Excerpted text
══════════════════════════════

Star-Bulletin Features


Sunday, April 22, 2001



CRAIG T. KOJIMA / STAR-BULLETIN
Samuel Reeves admits that two decades of drug abuse
probably cost him the love of his son, actor Keanu Reeves.



Memories
of Keanu

Samuel Reeves has not
seen or heard from his
famous son in decades

Tim Ryan
Star-Bulletin

The father gets teary-eyed remembering standing with his son on a lava cliff above crashing waves along the Big Island's southeast coast several years ago.

"Occasionally, the spray would wash over the shelf, and the water would rush around our legs, and I would lift him up and hold him really tight," he recalled. "Then this big old wave really almost swept us right out.

"I caught my boy just as he was being sucked away by knee-deep water. I think Keanu was 11."

Since that moment some 25 years ago, Samuel Nowlin Reeves has spent little time with his famous actor-son, Keanu Charles Reeves.

The elder Reeves has not spoken with his son, or his daughter Kim, for more than two decades, although he has tried to contact Keanu -- who is named after Samuel's uncle, Henry Keanu Reeves -- several times.


STAR-BULLETIN / 1998
Keanu Reeves performed in Hawaii with his band, Dogstar.



"I pretty much know what he's doing, but he's made it clear that he wants nothing to do with me," said Reeves, 59.

══════════════════════════════

Problem details
Write out the part of the Star-Bulletin feature about Samuel Reeves from "The elder Reeves" up to and including "-- several times.", word for word.

Extracted data
══════════════════════════════

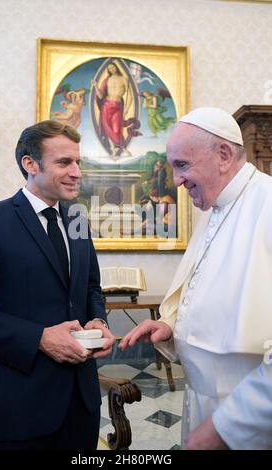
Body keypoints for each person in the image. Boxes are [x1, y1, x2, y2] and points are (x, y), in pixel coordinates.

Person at [120, 107, 272, 450]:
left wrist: (224, 427)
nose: (174, 181)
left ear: (222, 155)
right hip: (202, 402)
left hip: (249, 418)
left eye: (182, 165)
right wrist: (171, 326)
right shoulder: (214, 207)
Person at [0, 120, 115, 450]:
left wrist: (99, 321)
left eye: (78, 162)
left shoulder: (78, 218)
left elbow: (91, 286)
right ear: (30, 164)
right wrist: (38, 338)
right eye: (64, 162)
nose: (77, 172)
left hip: (80, 406)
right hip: (16, 408)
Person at [92, 61, 140, 158]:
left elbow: (130, 96)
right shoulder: (107, 80)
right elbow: (101, 96)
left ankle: (122, 148)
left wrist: (126, 110)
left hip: (117, 106)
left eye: (113, 67)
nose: (111, 69)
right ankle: (113, 150)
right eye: (109, 69)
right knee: (107, 128)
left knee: (117, 129)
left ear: (116, 67)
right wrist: (96, 86)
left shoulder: (124, 79)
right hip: (106, 105)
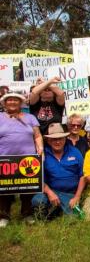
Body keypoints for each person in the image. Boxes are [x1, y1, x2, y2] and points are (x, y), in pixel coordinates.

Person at [0, 92, 43, 227]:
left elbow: (37, 136)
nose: (12, 102)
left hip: (27, 159)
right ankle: (4, 216)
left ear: (20, 103)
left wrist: (40, 148)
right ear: (5, 103)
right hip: (5, 160)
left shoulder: (30, 117)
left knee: (28, 188)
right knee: (4, 190)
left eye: (15, 100)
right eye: (9, 100)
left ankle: (27, 214)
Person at [32, 123, 85, 220]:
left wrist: (77, 196)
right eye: (54, 139)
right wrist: (49, 193)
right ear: (48, 140)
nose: (57, 142)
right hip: (51, 192)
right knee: (38, 200)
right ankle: (50, 213)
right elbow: (39, 178)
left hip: (71, 193)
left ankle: (58, 210)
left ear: (65, 139)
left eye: (60, 138)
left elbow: (82, 176)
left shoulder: (75, 152)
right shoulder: (43, 155)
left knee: (74, 218)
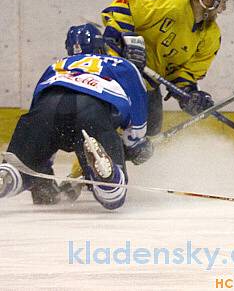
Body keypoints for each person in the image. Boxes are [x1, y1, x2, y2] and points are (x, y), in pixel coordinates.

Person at [0, 23, 153, 209]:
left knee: (25, 168)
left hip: (46, 109)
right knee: (114, 197)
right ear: (101, 46)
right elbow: (137, 108)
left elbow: (37, 111)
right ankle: (105, 178)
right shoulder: (122, 64)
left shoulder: (57, 65)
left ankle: (6, 176)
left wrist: (42, 178)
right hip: (92, 110)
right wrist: (135, 144)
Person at [101, 0, 234, 135]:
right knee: (104, 125)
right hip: (115, 73)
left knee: (150, 135)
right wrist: (126, 39)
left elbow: (186, 72)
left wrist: (189, 94)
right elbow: (123, 5)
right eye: (222, 1)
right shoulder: (171, 2)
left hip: (146, 83)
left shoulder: (211, 36)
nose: (222, 8)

══════════════════════════════

Exercise response
The elder Reeves has not spoken with his son, or his daughter Kim, for more than two decades, although he has tried to contact Keanu -- who is named after Samuel's uncle, Henry Keanu Reeves -- several times.